Your doctor will examine you to make sure your migraines are just migraines and not a symptom of a more serious illness. If your headaches continue despite the pain relievers or therapies you are taking, your doctor may prescribe one of the following preventative medications.

  • Tricyclic antidepressants. These are the most widely used drugs to prevent headaches. The side effects caused by these drugs are weight gain, drowsiness and dry mouth.
  • Anticonvulsants and muscle relaxants such as topiramate. However, more studies need to be done to determine the effectiveness of anticonvulsants and relaxants for headaches.
  • Keep in mind that preventative medications can take several weeks to build up in the body and take effect. You should be patient and continue to take the prescribed dosage even if you notice improvements as soon as you start taking the medicine.
  • Your doctor will monitor your treatment to see if it is working for you.


If you work at the computer all day, try taking 10-minute breaks every hour.
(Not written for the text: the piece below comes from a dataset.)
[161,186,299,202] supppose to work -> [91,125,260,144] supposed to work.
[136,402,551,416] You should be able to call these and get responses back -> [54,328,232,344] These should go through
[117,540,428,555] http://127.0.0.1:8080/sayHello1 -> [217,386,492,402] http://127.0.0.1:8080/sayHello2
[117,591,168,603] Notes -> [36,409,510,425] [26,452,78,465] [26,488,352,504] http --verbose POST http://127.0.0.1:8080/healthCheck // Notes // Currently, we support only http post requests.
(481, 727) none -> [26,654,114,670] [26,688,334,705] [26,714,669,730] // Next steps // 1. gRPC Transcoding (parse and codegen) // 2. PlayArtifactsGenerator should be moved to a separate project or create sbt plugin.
Get up and walk around the office for a bit, pour yourself a cup of tea, or have a quick chat with a coworker. You might also find a darker, quieter area where you can lie down for 10 minutes to rest your eyes and prevent headaches


  • If you suffer from painful and frequent migraines, you should see a doctor as soon as possible, especially if these migraines wake you up during the night or if they appear as soon as you wake up.
  • If the migraine is sudden, painful, and accompanied by vomiting, confusion, drowsiness, fatigue, or changes in your vision, go to the emergency room.